◆ **Brief**: Beginning at the line that holds "- 다른 코드와 동시에", copy the material below exactly through its last line.
--- START ---
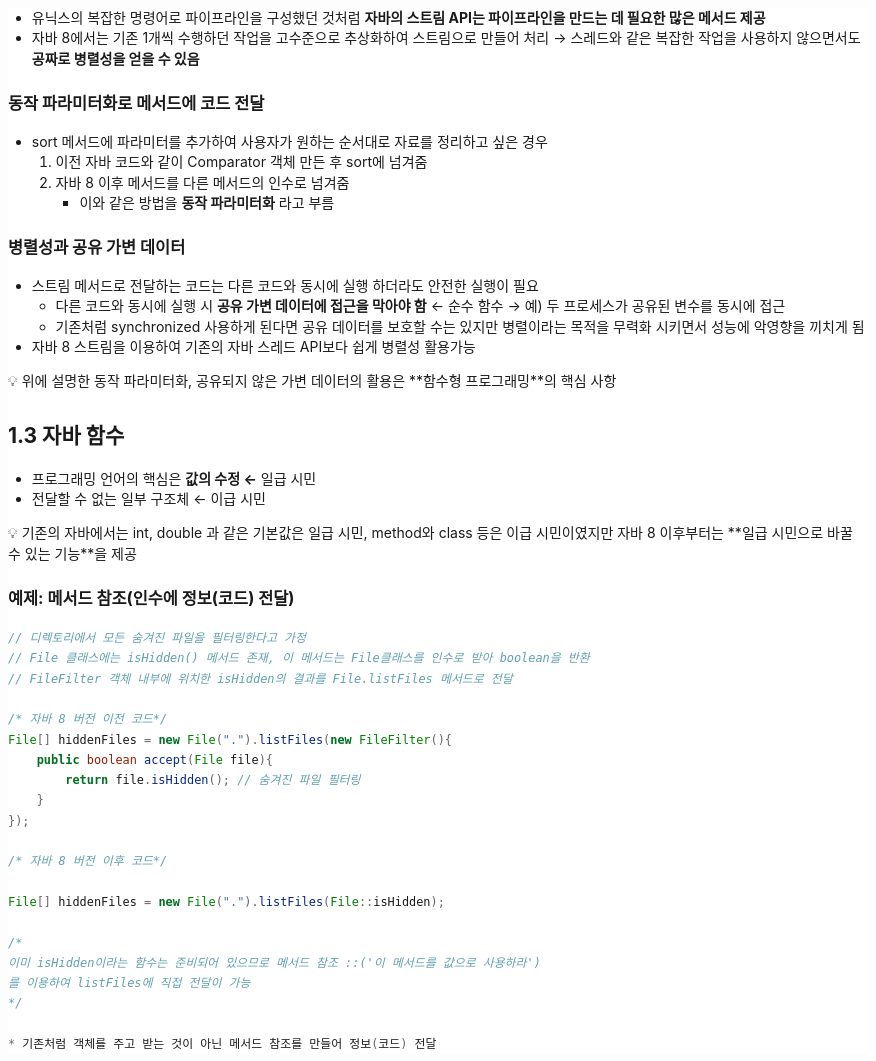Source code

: - 유닉스의 복잡한 명령어로 파이프라인을 구성했던 것처럼 **자바의 스트림 API는 파이프라인을 만드는 데 필요한 많은 메서드 제공**
- 자바 8에서는 기존 1개씩 수행하던 작업을 고수준으로 추상화하여 스트림으로 만들어 처리 
→ 스레드와 같은 복잡한 작업을 사용하지 않으면서도 **공짜로 병렬성을 얻을 수 있음**

### 동작 파라미터화로 메서드에 코드 전달

- sort 메서드에 파라미터를 추가하여 사용자가 원하는 순서대로 자료를 정리하고 싶은 경우
    1. 이전 자바 코드와 같이 Comparator 객체 만든 후 sort에 넘겨줌
    2. 자바 8 이후 메서드를 다른 메서드의 인수로 넘겨줌
        - 이와 같은 방법을 **동작 파라미터화** 라고 부름

### 병렬성과 공유 가변 데이터

- 스트림 메서드로 전달하는 코드는 다른 코드와 동시에 실행 하더라도 안전한 실행이 필요
    - 다른 코드와 동시에 실행 시 **공유 가변 데이터에 접근을 막아야 함** ← 순수 함수
    → 예) 두 프로세스가 공유된 변수를 동시에 접근
    - 기존처럼 synchronized 사용하게 된다면 공유 데이터를 보호할 수는 있지만 병렬이라는 목적을 무력화 시키면서 성능에 악영향을 끼치게 됨
- 자바 8 스트림을 이용하여 기존의 자바 스레드 API보다 쉽게 병렬성 활용가능

<aside>
💡 위에 설명한 동작 파라미터화, 공유되지 않은 가변 데이터의 활용은 **함수형 프로그래밍**의 핵심 사항

</aside>

## 1.3 자바 함수

- 프로그래밍 언어의 핵심은 **값의 수정 ←** 일급 시민
- 전달할 수 없는 일부 구조체 ← 이급 시민

<aside>
💡 기존의 자바에서는 int, double 과 같은 기본값은 일급 시민, method와 class 등은 이급 시민이였지만 자바 8 이후부터는 **일급 시민으로 바꿀 수 있는 기능**을 제공

</aside>

### 예제: 메서드 참조(인수에 정보(코드) 전달)

```java
// 디렉토리에서 모든 숨겨진 파일을 필터링한다고 가정
// File 클래스에는 isHidden() 메서드 존재, 이 메서드는 File클래스를 인수로 받아 boolean을 반환
// FileFilter 객체 내부에 위치한 isHidden의 결과를 File.listFiles 메서드로 전달

/* 자바 8 버전 이전 코드*/
File[] hiddenFiles = new File(".").listFiles(new FileFilter(){
	public boolean accept(File file){
		return file.isHidden(); // 숨겨진 파일 필터링
	}
});

/* 자바 8 버전 이후 코드*/

File[] hiddenFiles = new File(".").listFiles(File::isHidden);

/*
이미 isHidden이라는 함수는 준비되어 있으므로 메서드 참조 ::('이 메서드를 값으로 사용하라')
를 이용하여 listFiles에 직접 전달이 가능
*/

* 기존처럼 객체를 주고 받는 것이 아닌 메서드 참조를 만들어 정보(코드) 전달
```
--- END ---
◆ **Finished task**:
    - 다른 코드와 동시에 실행 시 **공유 가변 데이터에 접근을 막아야 함** ← 순수 함수
    → 예) 두 프로세스가 공유된 변수를 동시에 접근
    - 기존처럼 synchronized 사용하게 된다면 공유 데이터를 보호할 수는 있지만 병렬이라는 목적을 무력화 시키면서 성능에 악영향을 끼치게 됨
- 자바 8 스트림을 이용하여 기존의 자바 스레드 API보다 쉽게 병렬성 활용가능

<aside>
💡 위에 설명한 동작 파라미터화, 공유되지 않은 가변 데이터의 활용은 **함수형 프로그래밍**의 핵심 사항

</aside>

## 1.3 자바 함수

- 프로그래밍 언어의 핵심은 **값의 수정 ←** 일급 시민
- 전달할 수 없는 일부 구조체 ← 이급 시민

<aside>
💡 기존의 자바에서는 int, double 과 같은 기본값은 일급 시민, method와 class 등은 이급 시민이였지만 자바 8 이후부터는 **일급 시민으로 바꿀 수 있는 기능**을 제공

</aside>

### 예제: 메서드 참조(인수에 정보(코드) 전달)

```java
// 디렉토리에서 모든 숨겨진 파일을 필터링한다고 가정
// File 클래스에는 isHidden() 메서드 존재, 이 메서드는 File클래스를 인수로 받아 boolean을 반환
// FileFilter 객체 내부에 위치한 isHidden의 결과를 File.listFiles 메서드로 전달

/* 자바 8 버전 이전 코드*/
File[] hiddenFiles = new File(".").listFiles(new FileFilter(){
	public boolean accept(File file){
		return file.isHidden(); // 숨겨진 파일 필터링
	}
});

/* 자바 8 버전 이후 코드*/

File[] hiddenFiles = new File(".").listFiles(File::isHidden);

/*
이미 isHidden이라는 함수는 준비되어 있으므로 메서드 참조 ::('이 메서드를 값으로 사용하라')
를 이용하여 listFiles에 직접 전달이 가능
*/

* 기존처럼 객체를 주고 받는 것이 아닌 메서드 참조를 만들어 정보(코드) 전달
```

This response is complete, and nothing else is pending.